Atlántida () is a department located on the north Caribbean shore of Honduras, Central America. The capital is the port city of La Ceiba.

In the past few decades, tourism has become the most important legitimate economic source for the coastal area. In 2005 it had an estimated population of about 372,532 people. The department covers a total surface area of 4,251 km².

History

The department was formed in 1902 from territory previously parts of the departments of Colón, Cortés, and Yoro. In 1910 it had a population of about 11,370 people. La Ceiba is known as the night life city in the Atlántida department. With tourist coming from all over the world to enjoy a nice Caribbean weather and beach resorts, La Ceiba is the preferred destination. Another important city in the area is Tela. Similar to La Ceiba, Tela has incredible resorts and is known for the beach parties that make this city an attractive destination.

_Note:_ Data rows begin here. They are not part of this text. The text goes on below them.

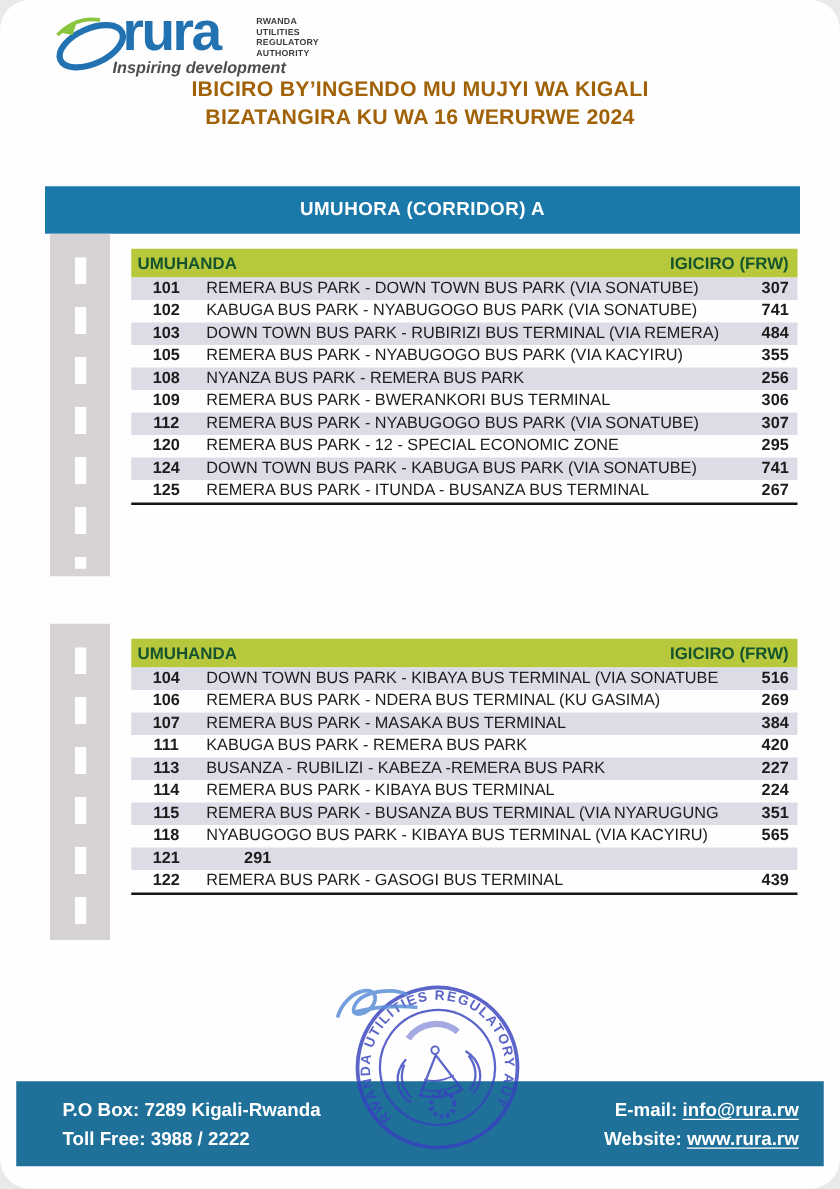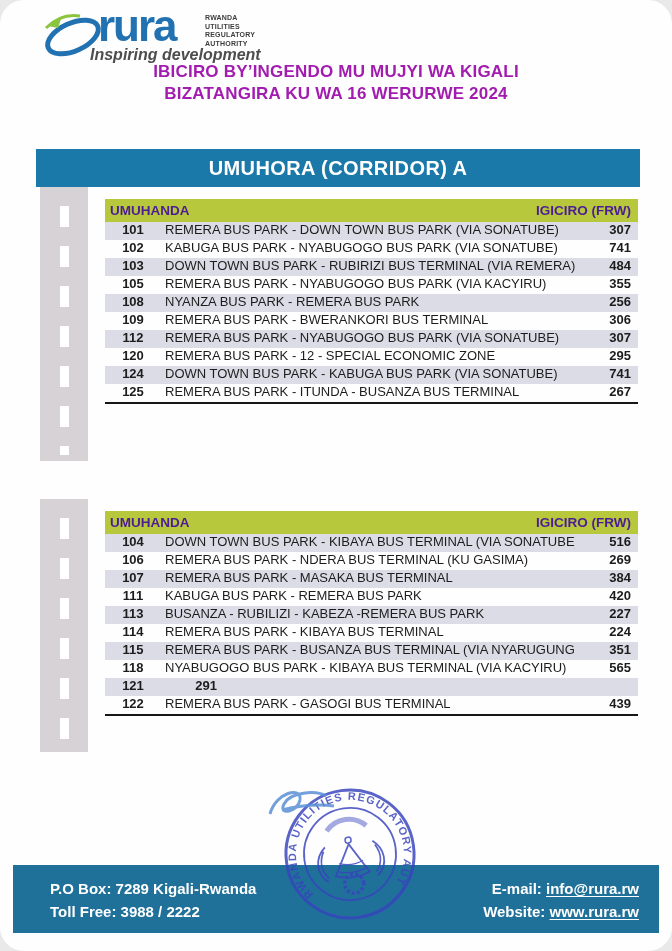"Inspiring development" .logo-tagline { font-size: 16px -> 13px }
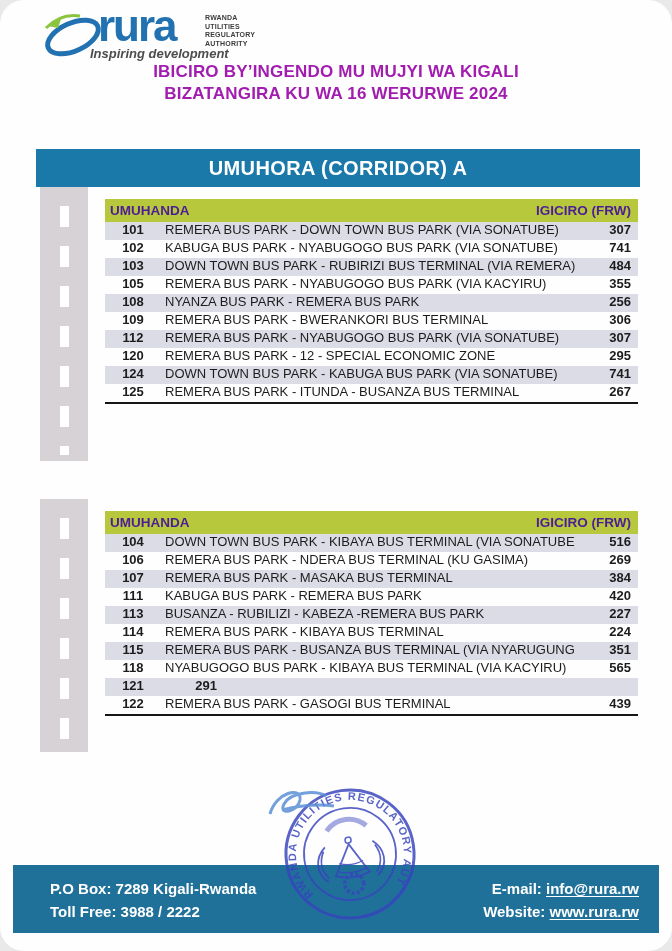"IBICIRO BY’INGENDO MU MUJYI WA" .title { color: #a21caf -> #a16207 }
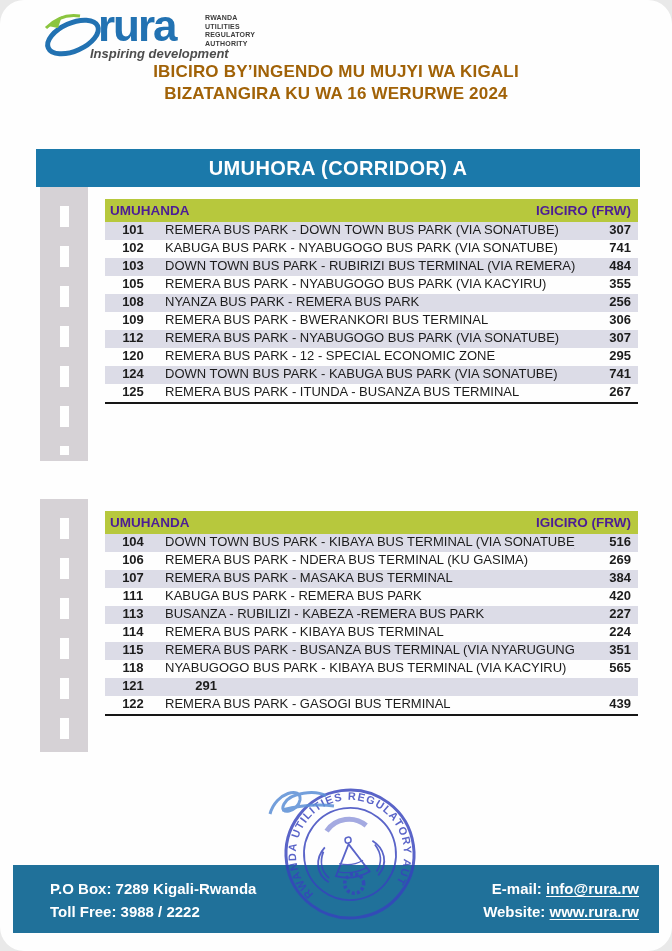"UMUHORA (CORRIDOR) A" .banner { font-size: 20px -> 15px }
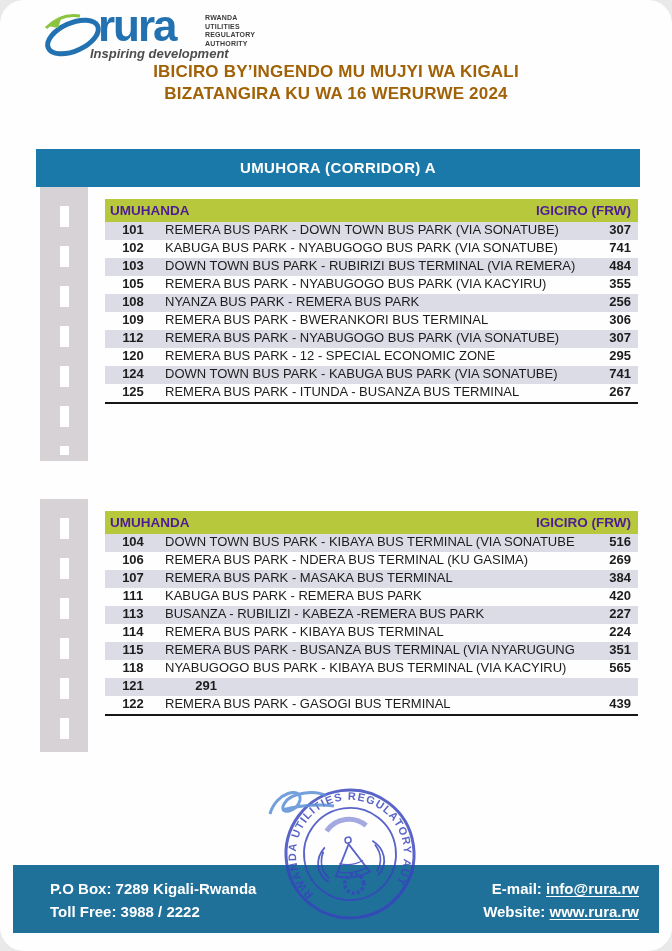"UMUHANDA" .thead { color: #4c1d95 -> #14532d }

San Juan Pueblo, a small town midway of La Ceiba and Tela is showing prosperity and quickly growing into one of the most industrialized towns.

Municipalities

Medical care

Medical care is available at the Jungle Hospital,
which is located in the village of Rio Viejo, 20.1 road kilometers south of La Ceiba in the valley of the Rio Cangrejal. From La Ceiba, one should take the Carretera a La Cuenca (V200) to Rio Viejo.

Once a year in July, a team from the Southside Church of Christ in Rogers, Arkansas come to Atlántida bringing prescription medication that is not normally available in the area or is very expensive locally. This mission effort is very supported by the locals, with thousands visiting the clinics set up.